Is scaling down possible?

itooo · May 10, 2023, 4:47pm

Hi Neon!

First congratulations for what you built, this is amazing and would probably be perfect fit for my workloads.
I read many of your technical blog posts (I kinda like to understand stuff before using it ), especially the one about how you achieved scaling (Scaling serverless Postgres: How we implement autoscaling - Neon). Very clever!

I was wondering if it was possible to scale down the DBs because I couldn’t figure how you could possibly force postgres to release memory which was acquired when more RAM was allocated. I must be missing something…

Cheers!

sharnoff · May 10, 2023, 5:29pm

Hey! Glad to hear you’ve been enjoying the posts! Scaling down is possible — it’s also interesting from a technical perspective because you’re right that normally we’d have to release all the memory allocated in a memory slot.

However: the Linux kernel supports marking memory slots as “migratable”, so that the physical address can be changed, to move away from the memory slot, while keeping the address exposed to user software like postgres the same. There’s some more information about that here: Memory Hot(Un)Plug — The Linux Kernel documentation

Back to autoscaling: Currently scaling decisions (aside from immediate reactions to almost-OOM) are made by the autoscaler-agent, which right now only looks at load average. So as long as the load average is sufficiently lower than what it should be for the current allocation, we’ll try to downscale (provided postgres’ memory usage is low enough, validated by the vm-informant). And because we have a fixed ratio between CPU and memory, downscaling always includes unplugging some memory.

Thankfully, all the stuff around migrating memory pages is handled by QEMU + the kernel, so we don’t need to deal with it directly

itooo · May 10, 2023, 6:59pm

Thanks for your blazingly fast answer!

I have read the documentation you linked to but I fail to see how this would help… let’s say PG process uses 3GB RAM out of 4GB available, and the downscale process “unplugs” 2G to scale down to 2G available. That is 1G which was used by PG which suddenly “disappears”.
It would most probably be catastrophic anyways to tell any process that a random part of it’s allocated memory is now unavailable, so data must be relocated somewhere else, where does this data go? is it relocated to swap?

(Looks like there is clever magic happening, maybe this would be a nice addition to your blog post )

sharnoff · May 10, 2023, 8:33pm

Ah, ok! I think I misunderstood the question

In short: if postgres is using 3GB RAM, we won’t scale down below that (even if the load average would indicate doing so) — because yeah, suddenly making its memory unavailable would be catastrophic

(although it’s worth noting that the “catastrophe” here is probably just “postgres crashed, so your endpoint restarted” — not as bad as it could be!)

As for how it works internally, the vm-informant is responsible for checking this: Every time we want to scale down, it must be approved by the vm-informant, which will deny scaling down if doing so would might have… catastrophic consequences.

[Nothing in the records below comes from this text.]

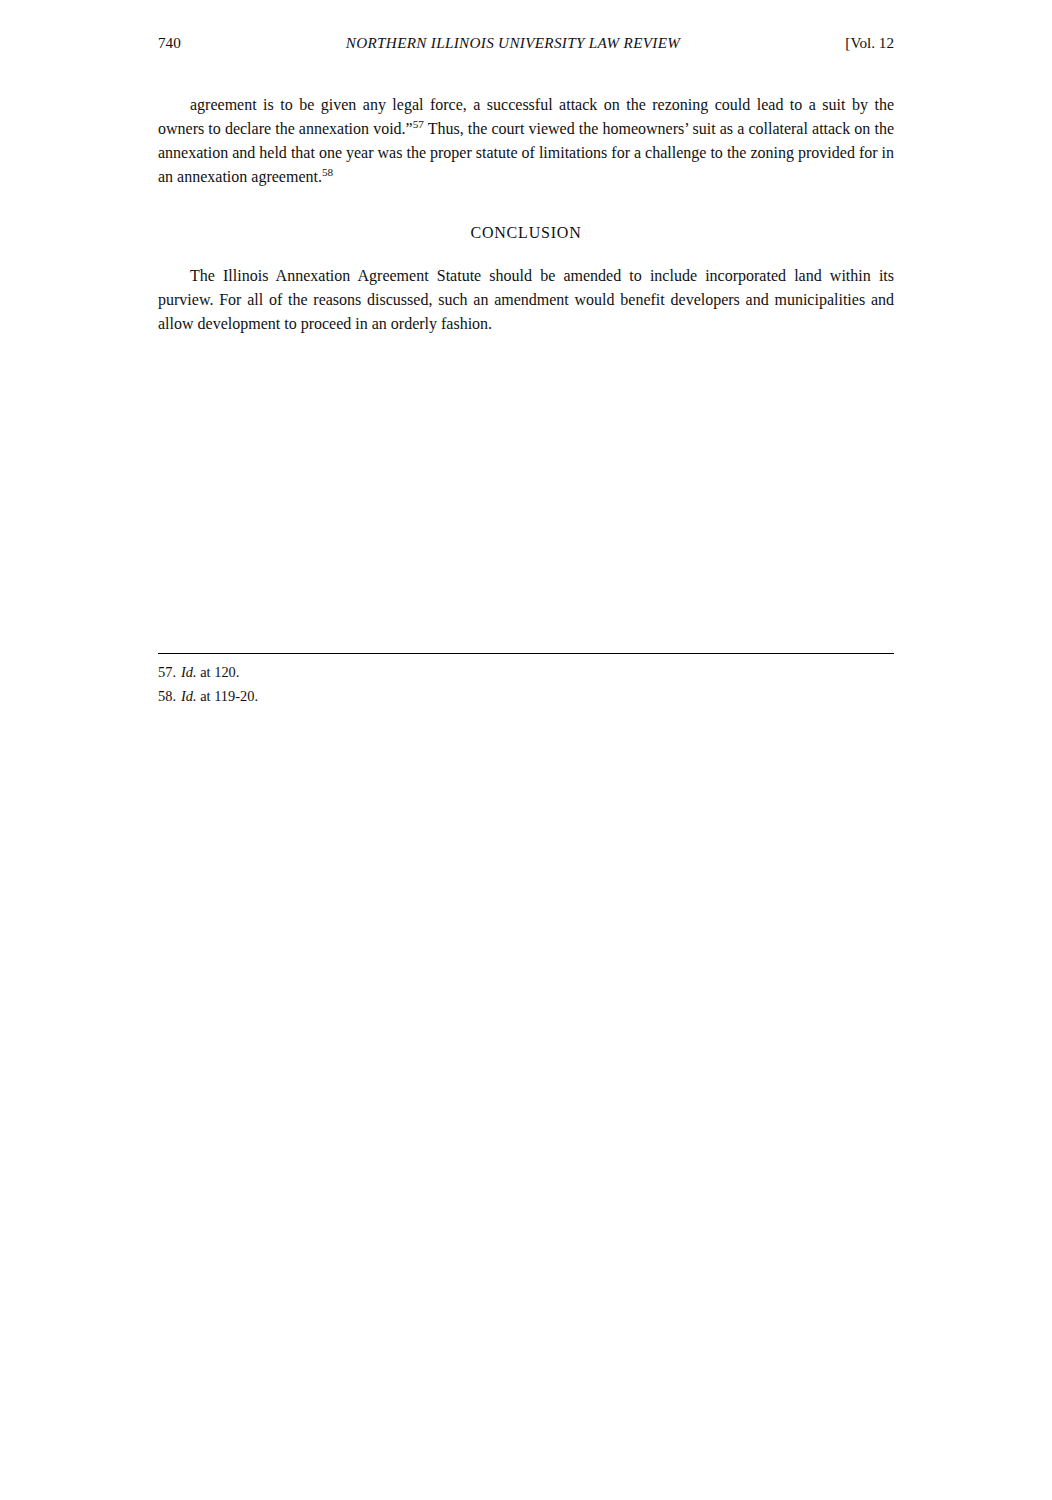740 Northern Illinois University Law Review [Vol. 12
agreement is to be given any legal force, a successful attack on the rezoning could lead to a suit by the owners to declare the annexation void.”57 Thus, the court viewed the homeowners’ suit as a collateral attack on the annexation and held that one year was the proper statute of limitations for a challenge to the zoning provided for in an annexation agreement.58
Conclusion
The Illinois Annexation Agreement Statute should be amended to include incorporated land within its purview. For all of the reasons discussed, such an amendment would benefit developers and municipalities and allow development to proceed in an orderly fashion.
57. Id. at 120.
58. Id. at 119-20.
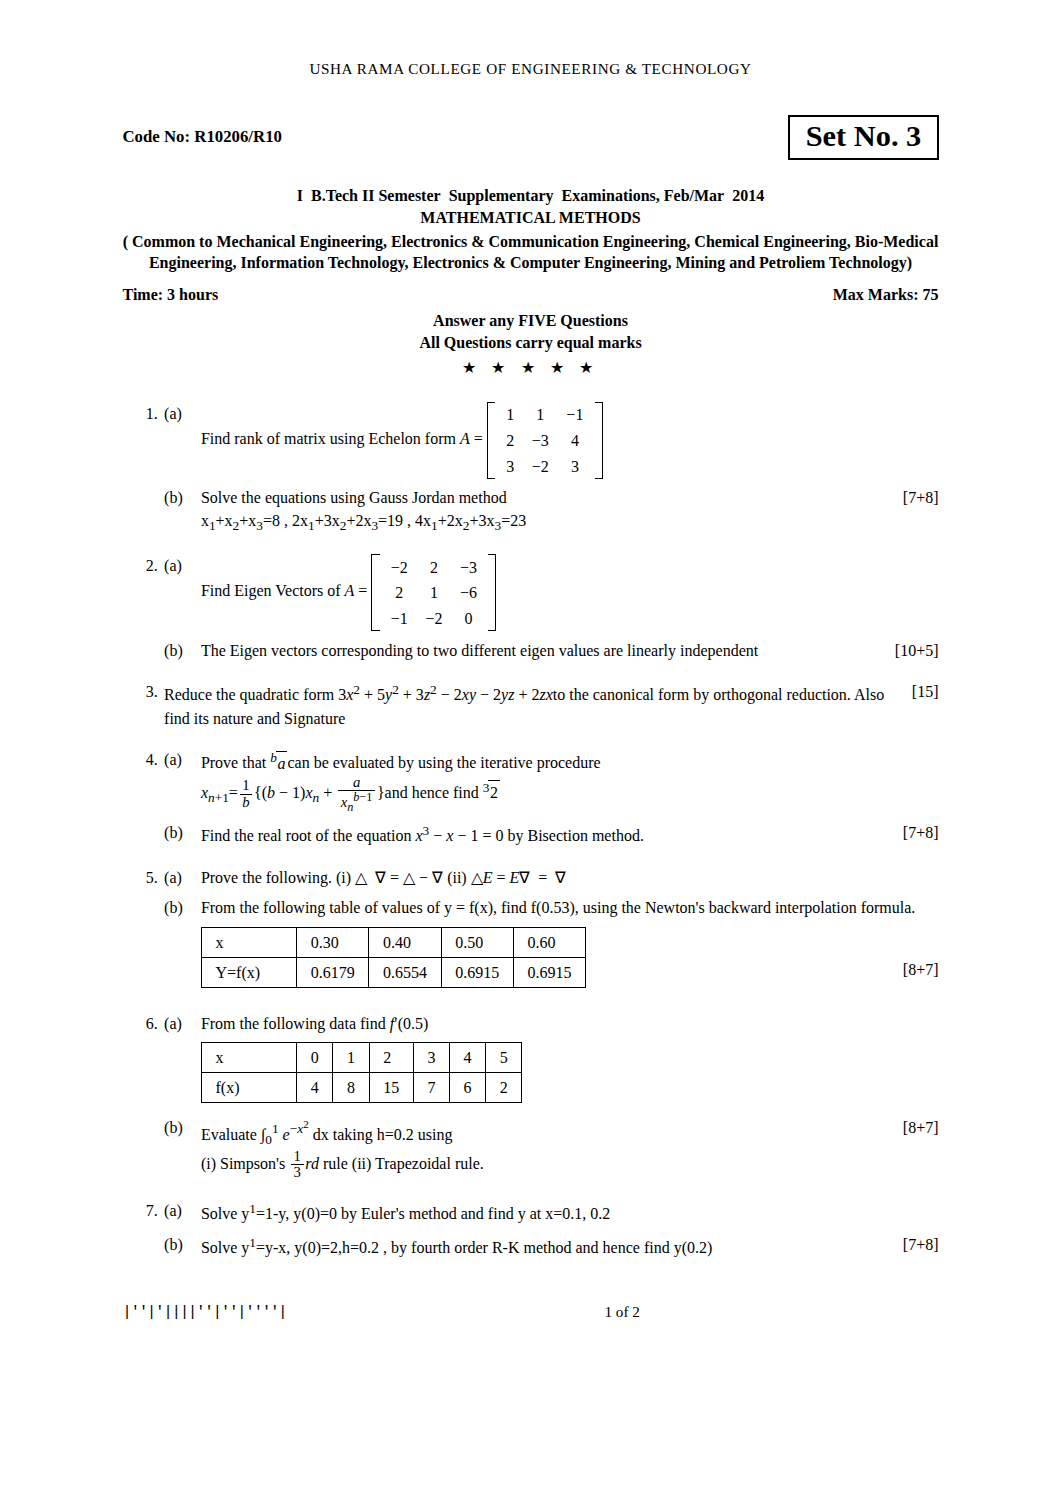USHA RAMA COLLEGE OF ENGINEERING & TECHNOLOGY
Code No: R10206/R10
Set No. 3
I B.Tech II Semester Supplementary Examinations, Feb/Mar 2014
MATHEMATICAL METHODS
( Common to Mechanical Engineering, Electronics & Communication Engineering, Chemical Engineering, Bio-Medical Engineering, Information Technology, Electronics & Computer Engineering, Mining and Petroliem Technology)
Time: 3 hours Max Marks: 75
Answer any FIVE Questions
All Questions carry equal marks
★ ★ ★ ★ ★
Find rank of matrix using Echelon form A =
| 1 | 1 | −1 |
| 2 | −3 | 4 |
| 3 | −2 | 3 |
[7+8] Solve the equations using Gauss Jordan method
x1+x2+x3=8 , 2x1+3x2+2x3=19 , 4x1+2x2+3x3=23
Find Eigen Vectors of A =
| −2 | 2 | −3 |
| 2 | 1 | −6 |
| −1 | −2 | 0 |
[10+5] The Eigen vectors corresponding to two different eigen values are linearly independent
[15] Reduce the quadratic form 3x2 + 5y2 + 3z2 − 2xy − 2yz + 2zxto the canonical form by orthogonal reduction. Also find its nature and Signature
Prove that bacan be evaluated by using the iterative procedure
xn+1=1 b{(b − 1)xn + axnb−1}and hence find 32
[7+8] Find the real root of the equation x3 − x − 1 = 0 by Bisection method.
Prove the following. (i) △ ∇ = △ − ∇ (ii) △E = E∇ = ∇
From the following table of values of y = f(x), find f(0.53), using the Newton's backward interpolation formula.
| x | 0.30 | 0.40 | 0.50 | 0.60 |
| Y=f(x) | 0.6179 | 0.6554 | 0.6915 | 0.6915 |
[8+7]
From the following data find f′(0.5)
| x | 0 | 1 | 2 | 3 | 4 | 5 |
| f(x) | 4 | 8 | 15 | 7 | 6 | 2 |
[8+7] Evaluate ∫01 e−x2 dx taking h=0.2 using
(i) Simpson's 13 rd rule (ii) Trapezoidal rule.
Solve y1=1-y, y(0)=0 by Euler's method and find y at x=0.1, 0.2
[7+8] Solve y1=y-x, y(0)=2,h=0.2 , by fourth order R-K method and hence find y(0.2)
|''|'||||''|''|''''|
1 of 2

So, (un)fortunately, no magic! Always happy to answer questions about autoscaling!

itooo · May 10, 2023, 11:01pm

Ahhhh I see! Makes much more sense to me

So lets say at some point my PG instance uses 14GB RAM for its shared buffers, I will be stuck paying for 4 vCPU even if I’m down to 1 small query per minute; waiting for PG to eventually release these, correct?

You probably are much more expert than me regarding PG internals (shouldn’t be difficult ), but to me it makes no sense releasing cached data until :

the cache is full and it needs to make room for other data (most probably)
the associated data has been deleted from the DB (maybe)

Am I correct ? Is it the way PG shared buffers work ?
If yes, then, it would mean downscaling is unlikely to happen once the shared buffers are filled.

sharnoff · May 11, 2023, 2:39pm

Ah yeah, so this would be an issue if shared buffers were large. We actually purpose-built the local file cache to solve this issue — we needed a cache similar to shared buffers (in both function and speed) that we were able to safely resize at runtime. Because of this, we tend to keep shared buffers small — around 128MiB.

In general, yup! This is why we keep it small

That’s why it’s so important for us to have a cache that we are able to forcefully downsize (which is only really possible because it’s read-only, due to our storage architecture).

PlantBased · May 21, 2023, 9:08pm

Interesting video and thread

I saw your video but wasn’t sure how writing to the postgres WAL (“Safekeepers”?) invalidates the file caches on compute nodes.

Thanks